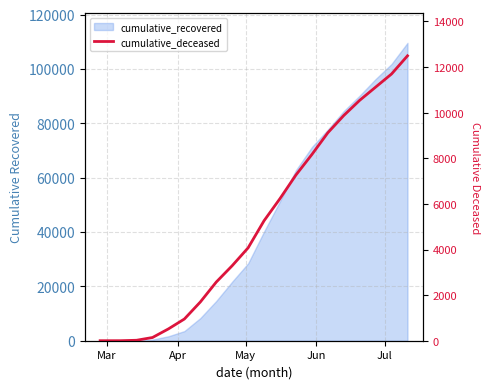

How many lines are shown in the chart?

1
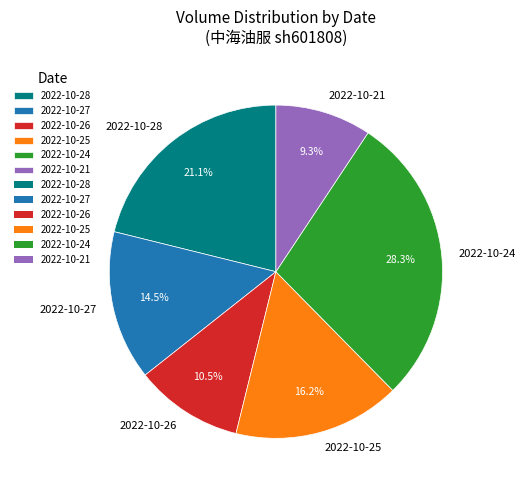

True or false: 2022-10-25 accounts for 6% of the total.

False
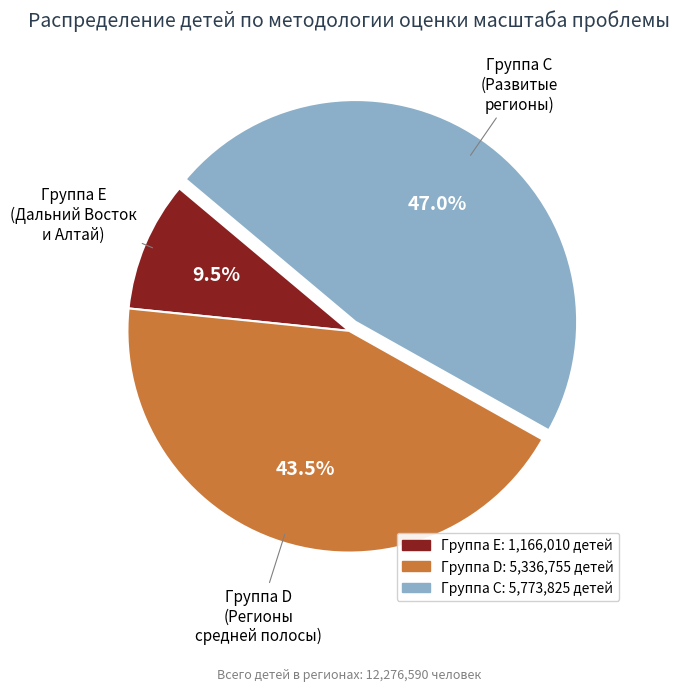

Is there any slice that represents more than half of the pie?

No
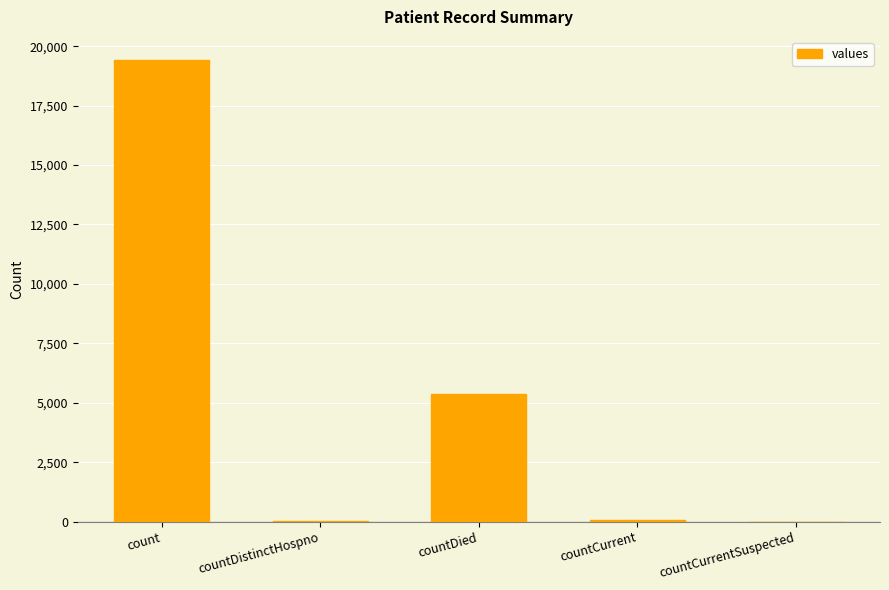

Count the number of data series in this chart.

1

+++++

● **Task details**
Identify each line in the data above that contains the string "chart", treating uppercase and lowercase letters as different.

● **Response to the exercise**
How many lines are shown in the chart?
Count the number of data series in this chart.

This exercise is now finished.